I love reading about how companies scale their BigHuge data but it bothers me th...

nostrademons · on Sept 2, 2012

It's because "how to make a website scale" depends heavily upon which website, what it does, and how big it needs to be. Making a messaging queue like Twitter or G+ scale is very different from making Google Search scale. Hell, making the indexing system of Google search scale is a very different problem from making the serving system scale.

You can't really avoid having a patchwork of technology, because it's a patchwork of problems. Instead, there're a bunch of tools at your disposal, a few "best practices" which are highly contextual, and you have to use your judgment and knowledge of the problem domain to put them together.

batista · on Sept 2, 2012

>It's because "how to make a website scale" depends heavily upon which website, what it does, and how big it needs to be. Making a messaging queue like Twitter or G+ scale is very different from making Google Search scale. Hell, making the indexing system of Google search scale is a very different problem from making the serving system scale.

For most websites is not THAT different.

Actually, most have pretty similar needs, and you can sum those up in 3-5 different website architectural styles anyway.

There is far more duplication of work and ad-hoc solutions to the SAME problems than are "heavily different" needs.

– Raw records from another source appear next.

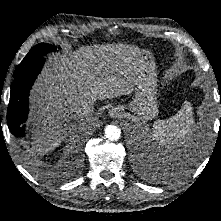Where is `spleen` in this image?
<instances>
[{
	"mask_svg": "<svg viewBox=\"0 0 221 221\" xmlns=\"http://www.w3.org/2000/svg\"><path fill=\"white\" fill-rule=\"evenodd\" d=\"M197 129L190 102L167 120H157L153 124L152 136L164 153H178Z\"/></svg>",
	"mask_w": 221,
	"mask_h": 221,
	"instance_id": "3e777b00",
	"label": "spleen"
}]
</instances>
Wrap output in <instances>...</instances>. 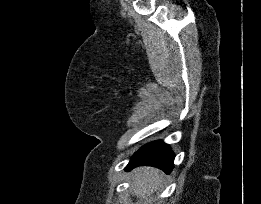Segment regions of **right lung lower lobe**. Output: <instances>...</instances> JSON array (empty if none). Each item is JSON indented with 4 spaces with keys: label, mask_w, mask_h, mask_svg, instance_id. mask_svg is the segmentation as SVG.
Returning a JSON list of instances; mask_svg holds the SVG:
<instances>
[{
    "label": "right lung lower lobe",
    "mask_w": 261,
    "mask_h": 204,
    "mask_svg": "<svg viewBox=\"0 0 261 204\" xmlns=\"http://www.w3.org/2000/svg\"><path fill=\"white\" fill-rule=\"evenodd\" d=\"M174 157L175 155L169 145L162 141H154L144 145L132 156L126 170L136 166L148 165L160 168L169 174L174 166Z\"/></svg>",
    "instance_id": "right-lung-lower-lobe-1"
}]
</instances>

nostrademons · on Sept 2, 2012

What would be those 3-5 different website architectural styles?

batista · on Sept 3, 2012

News/Magazine/Portal like (read heavy), Game site (evented, concurrent users, game engine computations), Social Platform (read-write heavy), etc.

Most needs are bog standard. If you really look at most successful sites they use might same-ish architectures, only with different components/languages/libs each.

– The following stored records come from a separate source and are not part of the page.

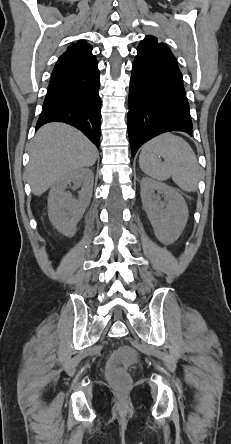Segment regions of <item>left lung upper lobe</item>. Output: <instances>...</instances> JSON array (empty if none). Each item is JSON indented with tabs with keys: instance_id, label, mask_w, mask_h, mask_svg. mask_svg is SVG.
Instances as JSON below:
<instances>
[{
	"instance_id": "1",
	"label": "left lung upper lobe",
	"mask_w": 231,
	"mask_h": 444,
	"mask_svg": "<svg viewBox=\"0 0 231 444\" xmlns=\"http://www.w3.org/2000/svg\"><path fill=\"white\" fill-rule=\"evenodd\" d=\"M137 51L162 54L175 59L170 49L165 44L159 43L153 36H146L139 44Z\"/></svg>"
}]
</instances>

Basically all high volume sites use something like the notions behind the Google App Engine, and the services offered. The various AWS tools are also similar (S3, the table they offer, etc).

nostrademons · on Sept 3, 2012

I think you're missing a lot of complexity of the considerations that actually go into implementing any of the above. I can think of 3 subsystems within Reddit alone (reading, voting, and messages) that all have different usage patterns and (if they're doing it right) require different approaches to scaling.

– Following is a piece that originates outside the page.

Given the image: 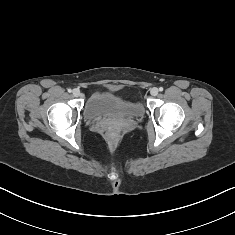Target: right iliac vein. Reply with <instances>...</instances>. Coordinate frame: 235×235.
Returning a JSON list of instances; mask_svg holds the SVG:
<instances>
[{"label":"right iliac vein","instance_id":"1","mask_svg":"<svg viewBox=\"0 0 235 235\" xmlns=\"http://www.w3.org/2000/svg\"><path fill=\"white\" fill-rule=\"evenodd\" d=\"M72 94L75 96V97H78V96H80V90L79 89H74L73 91H72Z\"/></svg>","mask_w":235,"mask_h":235}]
</instances>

Where's e-commerce on your list? The approaches for scaling eBay are completely different than for scaling Reddit or YouTube, because eBay can't afford eventual consistency. You can't rely on caching to show a buyer a page whose price is an hour out-of-date.

Here's something else to think about: why do (the now-defunct) Google real-time search and GMail Chat have completely different architectures, despite both of them having the same basic structure of "a message comes in, and gets displayed in a scrolling window on the screen"? The answer is latency. With real-time search, a latency of 30 seconds is acceptable, since you aren't going to know when the tweet was posted in the first place. With GChat, it has to be immediate, because it's frequently used in the context of someone verbally saying "I'll ping you this link" and it's kinda embarrassing if the link doesn't arrive for 30 seconds. Real-time search also has to run much more computationally-intensive algorithms to determine relevance & ranking than GChat does.

I've personally worked on Google Search, Google+, and Google Fiber. I can tell you that they do not all use something like the notions behind Google AppEngine. There's no way you could build Google Search on AppEngine, and G+ would be a stretch.

batista · on Sept 3, 2012

>I can think of 3 subsystems within Reddit alone (reading, voting, and messages) that all have different usage patterns and (if they're doing it right) require different approaches to scaling.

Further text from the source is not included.